Gila
Ignacio Ruiz Quintano
Abc
A Cervantes lo llaman “Chervanta” fuera de España, y en España, los catalanes lo hacen nacer en el Ampurdán. Eso, por haber escrito el Quijote.
En el país de “Toma la beca y corre” no lee el Quijote ni Sofía Mazagatos, que dijo, cuando le preguntaron, estar leyendo las “obras completas” de Platón.
Con el Quijote le pasa al español lo que a Mark Twain con las palabras alemanas, que son tan largas que se le presentaban con perspectiva.
La única solución es encogerlo.
Se coge el Quijote y se lo encoge, como hacen los jíbaros con las cabezas de los jíbaros, o los chinos con los pies de las chinas, o el ministro Catalá (¡ministro de Justicia!) con Carl Schmitt, o Nieves Herrero con los sonetos de Gala.
–¿Nos puede recitar, señor Gala, un soneto cortito, que vamos cogidos de tiempo?
De encoger al Quijote se han encargado los académicos Pérez Reverte y Villanueva, no sabemos si al modo de Umberto Eco, que consintió en hacer una versión para tontos de “El nombre de la rosa”, o al modo mapuche, que es el “imbunche”.
En alguna parte cuenta Vargas Llosa que los mapuches, al niño que destaca por su belleza le cosen los párpados, las orejas, la nariz, la boca, el ano y el sexo para que degenere en monstruo: entonces lo reverencian supersticiosamente y le atribuyen poderes mágicos.
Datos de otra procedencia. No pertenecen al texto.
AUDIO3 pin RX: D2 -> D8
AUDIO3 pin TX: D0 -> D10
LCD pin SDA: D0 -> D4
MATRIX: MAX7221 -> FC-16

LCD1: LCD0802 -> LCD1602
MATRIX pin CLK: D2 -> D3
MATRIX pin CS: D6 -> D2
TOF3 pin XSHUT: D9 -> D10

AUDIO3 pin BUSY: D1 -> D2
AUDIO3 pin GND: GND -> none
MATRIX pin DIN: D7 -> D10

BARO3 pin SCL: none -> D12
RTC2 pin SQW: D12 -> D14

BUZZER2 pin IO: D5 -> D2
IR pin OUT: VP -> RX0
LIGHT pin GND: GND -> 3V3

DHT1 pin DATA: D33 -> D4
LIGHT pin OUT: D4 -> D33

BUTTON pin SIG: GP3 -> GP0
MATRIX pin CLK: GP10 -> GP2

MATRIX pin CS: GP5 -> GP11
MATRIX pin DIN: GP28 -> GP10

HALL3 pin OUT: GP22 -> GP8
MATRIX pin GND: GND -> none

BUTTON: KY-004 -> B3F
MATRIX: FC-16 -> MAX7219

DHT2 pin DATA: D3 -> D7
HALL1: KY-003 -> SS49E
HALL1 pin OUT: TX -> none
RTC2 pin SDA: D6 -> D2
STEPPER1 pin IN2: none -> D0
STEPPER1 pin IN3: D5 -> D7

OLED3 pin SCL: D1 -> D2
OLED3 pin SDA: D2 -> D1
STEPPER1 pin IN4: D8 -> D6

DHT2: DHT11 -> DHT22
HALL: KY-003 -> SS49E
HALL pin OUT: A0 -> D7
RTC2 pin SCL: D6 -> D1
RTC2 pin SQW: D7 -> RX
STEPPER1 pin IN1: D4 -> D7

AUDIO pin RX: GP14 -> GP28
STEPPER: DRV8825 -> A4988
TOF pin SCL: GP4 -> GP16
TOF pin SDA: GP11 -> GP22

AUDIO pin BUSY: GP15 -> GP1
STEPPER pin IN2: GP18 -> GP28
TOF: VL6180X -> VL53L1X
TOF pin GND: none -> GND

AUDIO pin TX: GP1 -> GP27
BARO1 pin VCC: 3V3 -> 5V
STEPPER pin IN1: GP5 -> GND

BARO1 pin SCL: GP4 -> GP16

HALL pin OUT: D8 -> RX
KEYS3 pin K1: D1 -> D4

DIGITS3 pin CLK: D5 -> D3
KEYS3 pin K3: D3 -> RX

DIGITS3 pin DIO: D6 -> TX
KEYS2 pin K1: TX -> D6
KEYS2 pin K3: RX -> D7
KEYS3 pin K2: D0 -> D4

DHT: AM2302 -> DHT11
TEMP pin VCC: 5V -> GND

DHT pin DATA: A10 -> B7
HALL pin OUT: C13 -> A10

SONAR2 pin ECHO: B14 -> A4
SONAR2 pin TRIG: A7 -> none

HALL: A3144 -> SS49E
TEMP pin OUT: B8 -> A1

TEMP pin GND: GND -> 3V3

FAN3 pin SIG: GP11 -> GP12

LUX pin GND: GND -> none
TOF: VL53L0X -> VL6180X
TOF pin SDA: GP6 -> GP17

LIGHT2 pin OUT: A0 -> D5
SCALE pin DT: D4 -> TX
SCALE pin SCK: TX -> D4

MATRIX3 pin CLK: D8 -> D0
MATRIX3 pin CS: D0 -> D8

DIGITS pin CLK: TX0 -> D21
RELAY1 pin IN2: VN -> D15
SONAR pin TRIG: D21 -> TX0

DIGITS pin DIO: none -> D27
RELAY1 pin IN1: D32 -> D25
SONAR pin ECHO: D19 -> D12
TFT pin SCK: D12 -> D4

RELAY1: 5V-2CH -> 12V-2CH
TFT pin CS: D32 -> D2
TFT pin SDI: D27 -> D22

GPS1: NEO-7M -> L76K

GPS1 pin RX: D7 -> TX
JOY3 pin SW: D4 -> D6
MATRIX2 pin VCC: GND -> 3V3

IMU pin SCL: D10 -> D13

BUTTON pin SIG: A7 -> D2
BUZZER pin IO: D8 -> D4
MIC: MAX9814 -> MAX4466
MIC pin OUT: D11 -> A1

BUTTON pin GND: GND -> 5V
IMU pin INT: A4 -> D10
Como ocurrirá con el nuevo Quijote, que ahora plantea un problema de propiedad intelectual.
¿A quién corresponden los derechos de autor, a los herederos de Cervantes o a la Academia de Pérez Reverte y Villanueva?
En Inglaterra, Huxley y Gladstone debatieron en las páginas de “Nineteenth Century” un asunto parecido, el de los cerdos gerasenos del Evangelio. ¿Eran propiedad de un judío o de un gentil? Si de un gentil, su aniquilación constituyó una injerencia injustificable en la propiedad privada. Pero ni España es Inglaterra ni Wert es Gladstone ni Huxley es Villanueva.
A Cervantes ya sólo lo puede salvar su manía de viajar a Bolivia, como Pablemos.